Mark honored me with being the Yoda in this constellation. About halfway down the blog item, I’m teamed up with Quaid Gon-Jin, also known as Red Hat’s Community Gardener Karsten Wade. Mark’s mashup can be found here.
As long as I don’t have to talk in disjointed sentences — disjointed sentences I will not talk in, hmmm? — I’d gladly say that I am both grateful and humbled by Mark’s designation, and I hope I can live up to it. Thanks, MarkDude.
[Although one thing, Mark: I find it hard to believe that the mashup of Jono Bacon, as Han Jono, looks any different than Jono in his usual daily garb. But never mind.]
Mea culpa. Mea maxima culpa.
After writing my last entry, I went to bed thinking that I had forgotten to mention someone. And as I have been reminded in many of the posts in the last entry, I did — possibly the biggest FUD-meister of them all.
So here’s his nomination:
Rob Enderle: As one of the Four Horsemen of the FUD-pocalypse, Rob Enderle seems to have never missed an opportunity to malign GNU/Linux in the years that he’s been a self-proclaimed “one of the most recognized commentators on tech” heading The Enderle Group (which I am told, but can’t confirm, may only consists of Mr. and Mrs. Enderle). As of late, his efforts to provide “a unique perspective on personal technology products and trends” (the Enderle Group’s raison d’etre, although it’s a mystery why “. . . while spoon-feeding the public Microsoft’s propaganda because we’re Redmond’s lap dog” is not part of that, truth-in-advertising laws being what they are . . . ) have given us such gems as “Open Source if Losing its Momentum” (after talking with non-FOSS software executives, and you would expect them to say, “Oh absolutely — FOSS is completely kicking our ass,” right Rob?), and (paraphrasing) “monopolies make the best business sense” — yeah, for fascist dictatorships, Rob. And never mind that Rob thinks you’re a communist and a terrorist for being a GNU/Linux user.

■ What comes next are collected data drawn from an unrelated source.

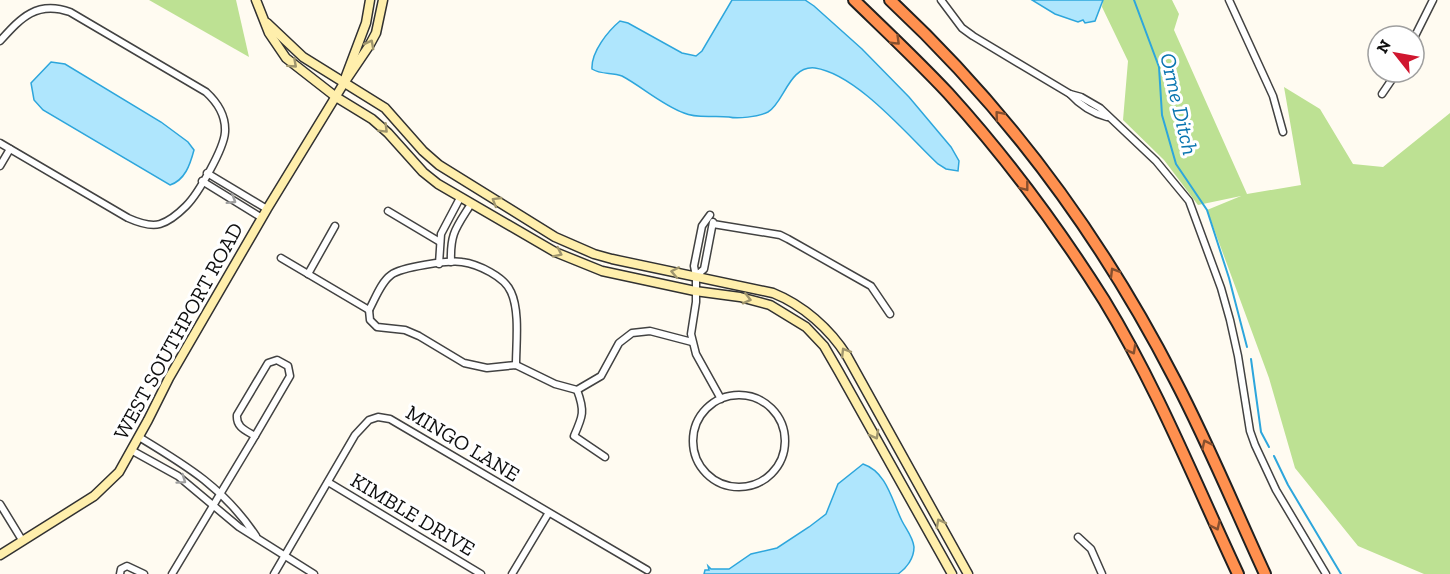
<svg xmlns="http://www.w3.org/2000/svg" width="1450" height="574" font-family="'Zilla Slab',serif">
<rect width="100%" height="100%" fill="#fffbf1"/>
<g fill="#bde193">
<path d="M149,0H236L249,57Z"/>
<path d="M1103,0H1172L1179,14L1174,30L1247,194L1301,185L1284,87L1320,109L1353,164L1383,167L1450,113V574H1424L1358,546L1295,468L1269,378L1207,210L1241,196L1198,205L1164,160L1123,120L1128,61L1102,7Z"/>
</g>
<g fill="#afe6fd" stroke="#2da6dc" stroke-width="1.5">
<path d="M732,0H805L814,6L862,49L909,97L951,147L959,161L958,171L946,169L938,164C909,137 857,74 815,68C789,65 784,103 768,112C758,117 737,119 729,117C714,115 697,119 684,113C662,105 641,86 622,76C612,72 601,75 592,69C591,52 608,31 620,21L628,23L682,53L696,56L702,51Z"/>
<path d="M1032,0H1103L1095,21L1085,23L1083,20L1078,22L1055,14Z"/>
<path d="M51,62L65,64L161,122L188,142L194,150C190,165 185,180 170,185L43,110L34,100L31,83Z"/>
<path d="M863,464C887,472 892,501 902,521C906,529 913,537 914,547C914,558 907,568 898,574H704L705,570H709L708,566L711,569H729L751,554L777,548L809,527L826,514L838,484Z"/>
</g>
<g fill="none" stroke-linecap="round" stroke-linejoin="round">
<g stroke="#2da6dc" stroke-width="2">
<path d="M1134,0L1159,67L1162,115L1176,164L1207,210L1229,278L1247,347"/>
<path d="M1251,359L1261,432L1269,447"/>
<path d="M1274,456L1288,485L1341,574"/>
</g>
<defs>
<g id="street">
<path d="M941,0L962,28L973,36L1070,94C1080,105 1092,113 1107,117"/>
<path d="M1229,0L1273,96L1283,132"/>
<path d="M1414,38L1433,0"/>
<path d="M0,41C20,19 36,0 70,12L206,92C218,103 226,116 225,132C224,149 198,194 186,206C179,213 170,221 160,224C150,227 137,222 128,218L0,143"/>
<path d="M1070,94L1081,97L1100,108L1156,161L1189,201L1221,288L1230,320L1238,356L1250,431L1255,445L1276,490L1326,574"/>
<path d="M1382,94L1397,72"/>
<path d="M0,166L10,149"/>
<path d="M207,173L267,209"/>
<path d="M202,181L262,218"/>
<path d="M388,211L440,242"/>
<path d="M710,215L702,226L694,266L696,276V302L691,334L696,354L721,399"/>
<path d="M713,224L780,235L788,239L871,286L890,314"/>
<path d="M281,258L369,310"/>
<path d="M451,262C450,233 456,228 471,204"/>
<path d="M439,264L441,234L460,198"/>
<path d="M308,274L335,226"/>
<path d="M696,276L704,269L713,222"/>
<path d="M369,310L370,320L377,327L405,330L419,336L464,363L487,368L516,365L555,384L577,390L601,376L619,343L632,333L650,331L692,342"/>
<path d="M369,310C375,299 381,282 391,275C401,267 449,260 462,262C478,264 505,277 511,292C520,311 516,344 516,365"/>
<path d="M277,360L288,366L290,376L255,436C245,430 236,427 237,415L268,363Z"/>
<path d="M577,390C585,411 583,416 574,436L605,457"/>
<circle cx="739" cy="441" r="46"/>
<path d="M139,437C187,466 224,488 256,536"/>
<path d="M131,450L178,476L239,527L314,574"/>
<path d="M328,482L481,574"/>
<path d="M0,504L22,540"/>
<path d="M1078,537L1091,549L1102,574"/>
<path d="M120,574L121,569L127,566L144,574"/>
<path d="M172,574L255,436"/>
<path d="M274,574L355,435L369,420L378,417L390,419L647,570"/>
<path d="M512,574L548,514"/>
</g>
<g id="secondary">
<path d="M256,0L269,33L286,58L336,97L372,119L388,133L423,172L438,184L555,252L602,271L695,291L740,297L770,305L806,327L824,346L839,372L952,574"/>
<path d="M267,23L303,57L385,108L423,151L439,165L555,237L594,254L612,259L773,293C803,305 830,329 847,356L968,574"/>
<path d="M346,76L366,23L370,0"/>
<path d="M0,555L94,496L119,472L148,420L169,378L267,209L344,83L369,46L376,33L383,0"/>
</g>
<g id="highway">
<path d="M854,0C886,31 918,61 948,93C1006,157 1058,227 1104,300C1157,387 1195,482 1238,574"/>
<path d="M890,0C1007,109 1102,238 1175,380C1208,443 1235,509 1265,574"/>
</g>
</defs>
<use href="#street" stroke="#424242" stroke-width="9"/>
<use href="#secondary" stroke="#313131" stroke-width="11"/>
<use href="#highway" stroke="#202020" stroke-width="14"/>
<use href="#street" stroke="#fff" stroke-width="6"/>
<use href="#secondary" stroke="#ffefac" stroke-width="8"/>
<use href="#highway" stroke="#ff904f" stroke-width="10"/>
</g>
<defs><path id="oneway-chevron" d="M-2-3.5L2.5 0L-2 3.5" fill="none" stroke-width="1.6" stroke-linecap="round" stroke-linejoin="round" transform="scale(1.5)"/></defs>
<g stroke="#87502f">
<use href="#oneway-chevron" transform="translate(896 41) rotate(44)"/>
<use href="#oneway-chevron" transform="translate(999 115) rotate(-130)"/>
<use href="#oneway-chevron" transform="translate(1025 187) rotate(52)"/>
<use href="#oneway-chevron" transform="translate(1114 272) rotate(-121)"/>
<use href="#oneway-chevron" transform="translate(1132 350) rotate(61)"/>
<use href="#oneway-chevron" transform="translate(1206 444) rotate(-115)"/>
<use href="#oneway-chevron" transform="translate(1216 526) rotate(65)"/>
</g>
<g stroke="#9f956d">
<use href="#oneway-chevron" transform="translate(370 44) rotate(-62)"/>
<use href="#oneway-chevron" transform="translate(293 64) rotate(42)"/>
<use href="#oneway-chevron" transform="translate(384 129) rotate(45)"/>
<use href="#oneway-chevron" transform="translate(496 201) rotate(-149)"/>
<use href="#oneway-chevron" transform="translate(558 253) rotate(26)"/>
<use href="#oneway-chevron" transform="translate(675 272) rotate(-169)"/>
<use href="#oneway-chevron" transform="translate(747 299) rotate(14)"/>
<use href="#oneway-chevron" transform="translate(845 352) rotate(-121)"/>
<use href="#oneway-chevron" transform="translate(875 435) rotate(61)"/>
<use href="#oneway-chevron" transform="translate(940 523) rotate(-118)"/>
</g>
<g stroke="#9f9f9f">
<use href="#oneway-chevron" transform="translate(232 200) rotate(32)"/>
<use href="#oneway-chevron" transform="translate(182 480) rotate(35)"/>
</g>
<g text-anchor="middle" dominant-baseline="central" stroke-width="6" stroke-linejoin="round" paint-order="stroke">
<g font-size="21" fill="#0f0f0f" stroke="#fff">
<text transform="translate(178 331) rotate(-61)">WEST SOUTHPORT ROAD</text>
<text transform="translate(463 443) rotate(31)">MINGO LANE</text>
<text transform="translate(413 514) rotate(31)">KIMBLE DRIVE</text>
</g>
<g font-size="22" font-style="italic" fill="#0975b0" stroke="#fff">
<text transform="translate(1179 104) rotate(77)">Orme Ditch</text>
</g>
</g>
<g transform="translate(1396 54) rotate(301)"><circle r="28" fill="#ffffff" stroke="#9f9f9f" stroke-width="1.5"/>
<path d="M0-4.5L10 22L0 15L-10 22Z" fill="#d0162f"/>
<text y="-9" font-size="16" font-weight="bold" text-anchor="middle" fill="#0f0f0f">N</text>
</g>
</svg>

[In fairness, there is one other nomination that was received in an LXer.com forum thanks to a poster named dinotrac, and that would be . . . .]

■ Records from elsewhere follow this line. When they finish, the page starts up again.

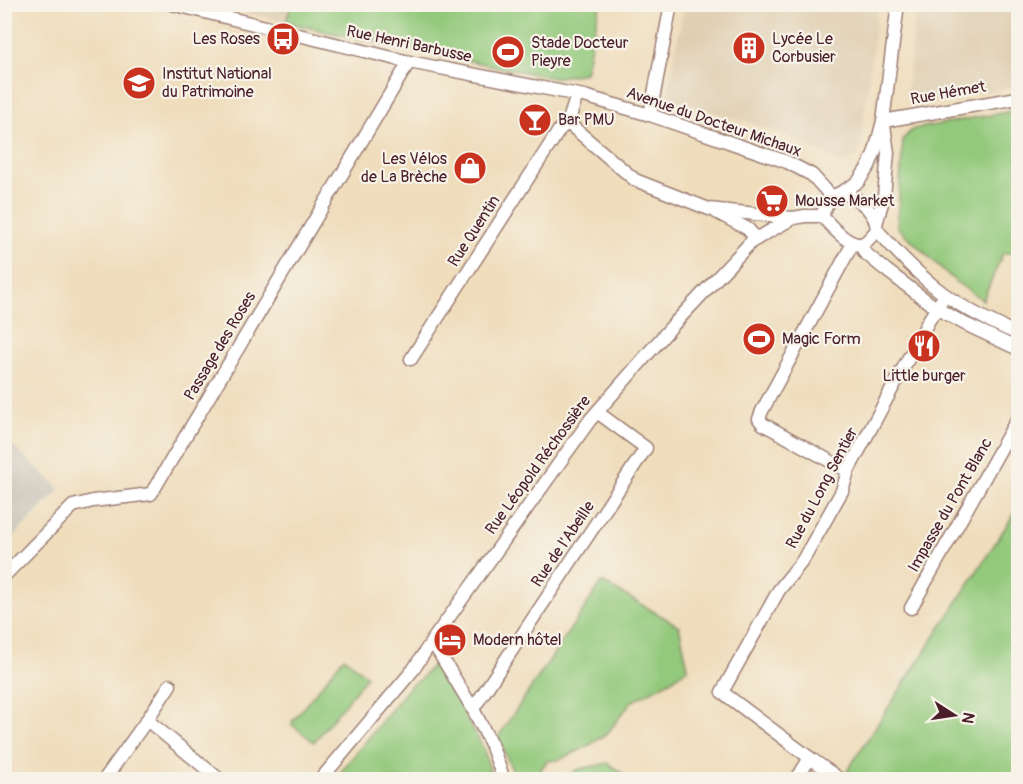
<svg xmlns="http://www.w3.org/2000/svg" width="1023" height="784" font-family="Pangolin,sans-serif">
<rect width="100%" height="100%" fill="#f7f3e8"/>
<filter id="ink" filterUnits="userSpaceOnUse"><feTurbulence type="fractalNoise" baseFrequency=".0167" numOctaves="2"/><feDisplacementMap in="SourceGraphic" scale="12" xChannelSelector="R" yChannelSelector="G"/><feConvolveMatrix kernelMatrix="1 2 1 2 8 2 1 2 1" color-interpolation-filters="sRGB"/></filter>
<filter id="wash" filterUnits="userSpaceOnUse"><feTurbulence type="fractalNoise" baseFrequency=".008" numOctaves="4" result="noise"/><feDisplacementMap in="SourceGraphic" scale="24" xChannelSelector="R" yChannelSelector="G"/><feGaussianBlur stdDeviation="1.35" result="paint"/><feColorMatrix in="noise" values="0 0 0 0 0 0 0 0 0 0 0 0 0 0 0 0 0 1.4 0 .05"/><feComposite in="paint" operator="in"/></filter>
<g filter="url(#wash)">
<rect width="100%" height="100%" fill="#efddbc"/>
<g fill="#dfceb1">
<path d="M213,5H291L286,22Z"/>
<path d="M684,5H878L859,155L843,163L779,132L667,98Z"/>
<path d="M917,5H1018V86L915,105L906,95Z"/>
</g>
<path fill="#c9c3b8" d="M4,438L60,489L5,545H4Z"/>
<g fill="#93c97b" stroke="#6e7453" stroke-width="1.5">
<path d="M291,5V4L600,5L585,73L553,78L322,31L286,22Z"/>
<path d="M1018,110V253H1003L983,300L956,282L897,227L903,139L913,129Z"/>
<path d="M1018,508V779H858L847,771Z"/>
<path d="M602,582L679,626L688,668L673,679L631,702L607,734L588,746L574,753L558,760L547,761L539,772L530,774L531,779H516L498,737Z"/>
<path d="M344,657L367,676L314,742L292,725V722Z"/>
<path d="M433,664H436L484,749L492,779H335L412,684L420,680Z"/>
<path d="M608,763L630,779H567L576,770Z"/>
</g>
</g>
<g filter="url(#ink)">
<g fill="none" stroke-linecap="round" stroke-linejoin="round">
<g stroke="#9c7e74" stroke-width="15">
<g id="minor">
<path d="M172,4L409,62L584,96L650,115L787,162L812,175L832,197"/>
<path d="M650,115L671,4"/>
<path d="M883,121L1018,98"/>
<path d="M568,123L635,180L709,209L793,218"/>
<path d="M568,123L577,95"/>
<path d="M842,192L858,182L869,166L875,151L883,121L898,4"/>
<path d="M842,192C859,199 876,210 877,230C873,234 869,240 864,243C850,249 830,225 822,216C827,202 828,198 842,192Z"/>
<path d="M716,212L748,229L756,239"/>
<path d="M877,221L884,196L888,153L884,125"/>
<path d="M877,230C897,252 920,277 944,294C967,311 993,323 1018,334"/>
<path d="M860,244L865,253L886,270L936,308L965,324L1018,349"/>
<path d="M411,359L560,129L568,123"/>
<path d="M848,471L763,424L759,419L762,411L853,243"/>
<path d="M4,576L73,506L93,501L151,494L409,62"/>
<path d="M911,608L1018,418"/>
<path d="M432,641L473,709L491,744L504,780"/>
<path d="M473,709L646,448L597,412"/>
<path d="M147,720L170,685"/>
<path d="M104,780L147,720L220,780"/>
<path d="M320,780L413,670L432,641L590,420L673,325L751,242L793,218L805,216H822"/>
<path d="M796,780L810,758"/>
<path d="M841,780L810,758L722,692L779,590L803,560L842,491L848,471L929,320L945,295"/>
</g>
</g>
<use href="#minor" stroke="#fff" stroke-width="12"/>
</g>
</g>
<defs>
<g id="bus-disc" transform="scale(1.725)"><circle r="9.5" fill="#c8321e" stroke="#f7f3e8"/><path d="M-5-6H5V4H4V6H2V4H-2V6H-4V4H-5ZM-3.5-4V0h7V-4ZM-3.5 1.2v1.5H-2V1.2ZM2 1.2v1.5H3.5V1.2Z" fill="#fff"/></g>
<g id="building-disc" transform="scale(1.725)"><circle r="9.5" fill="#c8321e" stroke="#f7f3e8"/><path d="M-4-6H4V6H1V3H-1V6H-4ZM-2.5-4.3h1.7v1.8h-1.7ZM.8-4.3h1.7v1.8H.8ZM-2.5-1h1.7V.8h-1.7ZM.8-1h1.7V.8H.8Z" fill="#fff"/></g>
<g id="stadium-disc" transform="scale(1.725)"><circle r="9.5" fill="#c8321e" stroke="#f7f3e8"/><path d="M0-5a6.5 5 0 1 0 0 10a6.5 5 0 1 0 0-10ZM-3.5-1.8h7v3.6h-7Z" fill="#fff"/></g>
<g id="school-disc" transform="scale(1.725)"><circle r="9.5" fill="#c8321e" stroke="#f7f3e8"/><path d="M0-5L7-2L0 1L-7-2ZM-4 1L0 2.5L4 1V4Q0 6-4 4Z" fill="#fff"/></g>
<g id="bar-disc" transform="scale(1.725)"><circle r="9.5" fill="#c8321e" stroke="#f7f3e8"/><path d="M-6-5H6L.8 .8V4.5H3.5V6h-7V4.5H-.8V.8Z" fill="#fff"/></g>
<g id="shop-disc" transform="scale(1.725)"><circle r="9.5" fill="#c8321e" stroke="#f7f3e8"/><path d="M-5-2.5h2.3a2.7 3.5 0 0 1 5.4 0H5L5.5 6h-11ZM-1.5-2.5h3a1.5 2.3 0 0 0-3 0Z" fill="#fff"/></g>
<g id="supermarket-disc" transform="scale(1.725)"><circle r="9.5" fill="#c8321e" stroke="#f7f3e8"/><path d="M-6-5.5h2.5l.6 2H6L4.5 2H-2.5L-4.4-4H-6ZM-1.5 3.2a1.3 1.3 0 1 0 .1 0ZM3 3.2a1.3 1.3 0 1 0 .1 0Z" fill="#fff"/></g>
<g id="restaurant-disc" transform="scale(1.725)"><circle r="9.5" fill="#c8321e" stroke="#f7f3e8"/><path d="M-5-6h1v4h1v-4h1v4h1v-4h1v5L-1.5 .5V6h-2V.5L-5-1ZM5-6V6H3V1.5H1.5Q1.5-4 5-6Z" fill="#fff"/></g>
<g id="hotel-disc" transform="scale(1.725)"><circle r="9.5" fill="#c8321e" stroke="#f7f3e8"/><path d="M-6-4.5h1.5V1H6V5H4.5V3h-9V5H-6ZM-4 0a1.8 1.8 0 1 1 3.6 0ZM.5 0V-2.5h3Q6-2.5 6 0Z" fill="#fff"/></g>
</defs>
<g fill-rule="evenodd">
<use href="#bus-disc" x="283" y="39"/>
<use href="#building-disc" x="749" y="48"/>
<use href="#stadium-disc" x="508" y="52"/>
<use href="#school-disc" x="139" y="83"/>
<use href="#bar-disc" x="535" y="120"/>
<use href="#shop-disc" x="470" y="168"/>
<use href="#supermarket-disc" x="772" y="201"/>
<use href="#stadium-disc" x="759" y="339"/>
<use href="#restaurant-disc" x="924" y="346"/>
<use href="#hotel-disc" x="450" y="640"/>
</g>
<g text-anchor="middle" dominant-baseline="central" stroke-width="4.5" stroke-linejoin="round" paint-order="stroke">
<g font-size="16" fill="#4a1f2b" stroke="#f7f3e8" text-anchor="start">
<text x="260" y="39" text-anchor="end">Les Roses</text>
<text x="772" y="39">Lycée Le<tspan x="772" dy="18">Corbusier</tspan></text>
<text x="531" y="43">Stade Docteur<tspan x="531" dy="18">Pieyre</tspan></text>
<text x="162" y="74">Institut National<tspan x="162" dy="18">du Patrimoine</tspan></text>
<text x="558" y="120">Bar PMU</text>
<text x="447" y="159" text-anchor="end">Les Vélos<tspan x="447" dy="18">de La Brèche</tspan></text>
<text x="795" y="201">Mousse Market</text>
<text x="782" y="339">Magic Form</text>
<text x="924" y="376" text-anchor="middle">Little burger</text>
<text x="473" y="640">Modern hôtel</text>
</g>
<g font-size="16" fill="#4a1f2b" stroke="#f7f3e8">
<text transform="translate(409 44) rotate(12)">Rue Henri Barbusse</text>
<text transform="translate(948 93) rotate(-10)">Rue Hémet</text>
<text transform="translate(714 122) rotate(19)">Avenue du Docteur Michaux</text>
<text transform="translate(474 231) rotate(-57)">Rue Quentin</text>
<text transform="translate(220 346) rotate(-59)">Passage des Roses</text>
<text transform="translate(538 465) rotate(-54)">Rue Léopold Réchossière</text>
<text transform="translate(822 488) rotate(-62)">Rue du Long Sentier</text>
<text transform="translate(950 505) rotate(-60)">Impasse du Pont Blanc</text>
<text transform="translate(563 544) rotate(-56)">Rue de l'Abeille</text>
</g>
</g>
<rect width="1023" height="784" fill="none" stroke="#f7f3e8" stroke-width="24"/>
<g transform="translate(954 715) rotate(102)" stroke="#f7f3e8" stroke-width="4.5" paint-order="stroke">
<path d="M0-4.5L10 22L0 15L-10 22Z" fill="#4a1f2b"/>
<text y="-9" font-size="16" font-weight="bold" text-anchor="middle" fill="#4a1f2b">N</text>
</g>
</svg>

Larry Cafiero: This print journalist whose career spans three decades over two continents saw the FOSS light last year, and has taken up evangelizing for software choice and against software and hardware hegemony, whether it’s Redmond’s or Cupertino’s. He plans to publish Open Source and Free Software Reporter, a bimonthly print magazine, in January while currently maintaining Open Source Reporter and this blog. While characteristically avoiding the chore of rearranging his living room so three iMacs (with different distros) aren’t taking up space on a coffee table, he came up with The Elmers — an award for those spreading disinformation and misinformation about FOSS. However, this newby GNU/Linux evangelist had the unmitigated audacity, in the eyes of one LXer.com forum denizen, to “imply” that .Net won’t run on GNU/Linux. In his defense, he would like to take that back, but ask “why anyone would . . .?,” hoping that answer is forthcoming.
[However, how ethical would it be to win an award that I proposed? Not very, so I cannot accept dinotrac’s nomination, but not without thanks and a tip of the hat to the one making this nomination.]
Further nominations will still be accepted . . .
(Larry Cafiero, editor/publisher of Open Source Reporter, is an associate member of the Free Software Foundation.)